▶
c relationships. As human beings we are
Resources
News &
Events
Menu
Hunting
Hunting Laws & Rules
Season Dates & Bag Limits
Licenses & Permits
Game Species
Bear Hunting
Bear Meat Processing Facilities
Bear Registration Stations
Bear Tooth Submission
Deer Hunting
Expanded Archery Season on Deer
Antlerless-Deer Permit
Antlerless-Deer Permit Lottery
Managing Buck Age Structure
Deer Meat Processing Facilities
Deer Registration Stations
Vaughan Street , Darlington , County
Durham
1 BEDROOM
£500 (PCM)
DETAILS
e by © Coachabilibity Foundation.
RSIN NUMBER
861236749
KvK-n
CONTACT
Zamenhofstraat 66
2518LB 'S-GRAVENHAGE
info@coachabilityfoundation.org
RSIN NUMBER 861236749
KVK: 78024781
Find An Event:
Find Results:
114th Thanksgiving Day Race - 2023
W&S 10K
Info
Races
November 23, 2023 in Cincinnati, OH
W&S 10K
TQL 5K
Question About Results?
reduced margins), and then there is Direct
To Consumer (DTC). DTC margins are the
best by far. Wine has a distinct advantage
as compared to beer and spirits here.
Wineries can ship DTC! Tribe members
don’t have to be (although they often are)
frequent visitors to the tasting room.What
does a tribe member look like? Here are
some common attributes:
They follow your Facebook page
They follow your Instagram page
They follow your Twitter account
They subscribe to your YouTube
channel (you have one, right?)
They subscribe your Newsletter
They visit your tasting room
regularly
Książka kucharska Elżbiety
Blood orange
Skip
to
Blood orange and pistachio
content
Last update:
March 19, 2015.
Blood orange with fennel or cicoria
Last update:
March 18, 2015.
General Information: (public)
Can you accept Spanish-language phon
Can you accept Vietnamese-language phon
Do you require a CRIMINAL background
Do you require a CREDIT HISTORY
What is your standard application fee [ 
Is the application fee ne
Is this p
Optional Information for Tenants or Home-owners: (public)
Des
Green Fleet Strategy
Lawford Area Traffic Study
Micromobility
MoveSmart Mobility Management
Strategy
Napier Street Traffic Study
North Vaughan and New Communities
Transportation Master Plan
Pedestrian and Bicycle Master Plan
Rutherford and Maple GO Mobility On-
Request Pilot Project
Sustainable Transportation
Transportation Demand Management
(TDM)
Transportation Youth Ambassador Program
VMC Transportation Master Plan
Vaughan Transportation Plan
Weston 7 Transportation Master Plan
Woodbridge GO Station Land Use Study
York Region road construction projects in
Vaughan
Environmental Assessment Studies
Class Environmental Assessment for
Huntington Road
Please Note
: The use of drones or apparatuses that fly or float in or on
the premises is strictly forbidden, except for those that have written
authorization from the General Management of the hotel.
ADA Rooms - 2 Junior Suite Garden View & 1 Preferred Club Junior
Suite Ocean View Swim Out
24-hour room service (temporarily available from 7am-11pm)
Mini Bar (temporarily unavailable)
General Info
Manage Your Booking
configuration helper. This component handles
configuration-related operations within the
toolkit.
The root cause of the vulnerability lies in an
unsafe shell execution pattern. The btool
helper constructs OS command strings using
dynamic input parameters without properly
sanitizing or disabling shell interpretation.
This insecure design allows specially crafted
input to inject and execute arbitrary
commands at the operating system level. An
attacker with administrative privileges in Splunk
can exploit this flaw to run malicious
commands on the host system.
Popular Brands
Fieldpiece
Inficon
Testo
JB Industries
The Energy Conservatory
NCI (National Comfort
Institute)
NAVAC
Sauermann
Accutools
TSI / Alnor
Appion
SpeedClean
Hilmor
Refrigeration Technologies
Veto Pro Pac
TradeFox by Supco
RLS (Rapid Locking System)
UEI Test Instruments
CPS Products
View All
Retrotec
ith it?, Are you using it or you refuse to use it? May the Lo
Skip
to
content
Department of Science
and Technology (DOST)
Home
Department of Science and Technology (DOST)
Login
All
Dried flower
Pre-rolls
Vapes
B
◀
:: Task prompt ::
Reproduce the entire listing above line for line, keeping every word, character, and line break unchanged.

:: Output of the exercise ::
c relationships. As human beings we are
Resources
News &
Events
Menu
Hunting
Hunting Laws & Rules
Season Dates & Bag Limits
Licenses & Permits
Game Species
Bear Hunting
Bear Meat Processing Facilities
Bear Registration Stations
Bear Tooth Submission
Deer Hunting
Expanded Archery Season on Deer
Antlerless-Deer Permit
Antlerless-Deer Permit Lottery
Managing Buck Age Structure
Deer Meat Processing Facilities
Deer Registration Stations
Vaughan Street , Darlington , County
Durham
1 BEDROOM
£500 (PCM)
DETAILS
e by © Coachabilibity Foundation.
RSIN NUMBER
861236749
KvK-n
CONTACT
Zamenhofstraat 66
2518LB 'S-GRAVENHAGE
info@coachabilityfoundation.org
RSIN NUMBER 861236749
KVK: 78024781
Find An Event:
Find Results:
114th Thanksgiving Day Race - 2023
W&S 10K
Info
Races
November 23, 2023 in Cincinnati, OH
W&S 10K
TQL 5K
Question About Results?
reduced margins), and then there is Direct
To Consumer (DTC). DTC margins are the
best by far. Wine has a distinct advantage
as compared to beer and spirits here.
Wineries can ship DTC! Tribe members
don’t have to be (although they often are)
frequent visitors to the tasting room.What
does a tribe member look like? Here are
some common attributes:
They follow your Facebook page
They follow your Instagram page
They follow your Twitter account
They subscribe to your YouTube
channel (you have one, right?)
They subscribe your Newsletter
They visit your tasting room
regularly
Książka kucharska Elżbiety
Blood orange
Skip
to
Blood orange and pistachio
content
Last update:
March 19, 2015.
Blood orange with fennel or cicoria
Last update:
March 18, 2015.
General Information: (public)
Can you accept Spanish-language phon
Can you accept Vietnamese-language phon
Do you require a CRIMINAL background
Do you require a CREDIT HISTORY
What is your standard application fee [ 
Is the application fee ne
Is this p
Optional Information for Tenants or Home-owners: (public)
Des
Green Fleet Strategy
Lawford Area Traffic Study
Micromobility
MoveSmart Mobility Management
Strategy
Napier Street Traffic Study
North Vaughan and New Communities
Transportation Master Plan
Pedestrian and Bicycle Master Plan
Rutherford and Maple GO Mobility On-
Request Pilot Project
Sustainable Transportation
Transportation Demand Management
(TDM)
Transportation Youth Ambassador Program
VMC Transportation Master Plan
Vaughan Transportation Plan
Weston 7 Transportation Master Plan
Woodbridge GO Station Land Use Study
York Region road construction projects in
Vaughan
Environmental Assessment Studies
Class Environmental Assessment for
Huntington Road
Please Note
: The use of drones or apparatuses that fly or float in or on
the premises is strictly forbidden, except for those that have written
authorization from the General Management of the hotel.
ADA Rooms - 2 Junior Suite Garden View & 1 Preferred Club Junior
Suite Ocean View Swim Out
24-hour room service (temporarily available from 7am-11pm)
Mini Bar (temporarily unavailable)
General Info
Manage Your Booking
configuration helper. This component handles
configuration-related operations within the
toolkit.
The root cause of the vulnerability lies in an
unsafe shell execution pattern. The btool
helper constructs OS command strings using
dynamic input parameters without properly
sanitizing or disabling shell interpretation.
This insecure design allows specially crafted
input to inject and execute arbitrary
commands at the operating system level. An
attacker with administrative privileges in Splunk
can exploit this flaw to run malicious
commands on the host system.
Popular Brands
Fieldpiece
Inficon
Testo
JB Industries
The Energy Conservatory
NCI (National Comfort
Institute)
NAVAC
Sauermann
Accutools
TSI / Alnor
Appion
SpeedClean
Hilmor
Refrigeration Technologies
Veto Pro Pac
TradeFox by Supco
RLS (Rapid Locking System)
UEI Test Instruments
CPS Products
View All
Retrotec
ith it?, Are you using it or you refuse to use it? May the Lo
Skip
to
content
Department of Science
and Technology (DOST)
Home
Department of Science and Technology (DOST)
Login
All
Dried flower
Pre-rolls
Vapes
B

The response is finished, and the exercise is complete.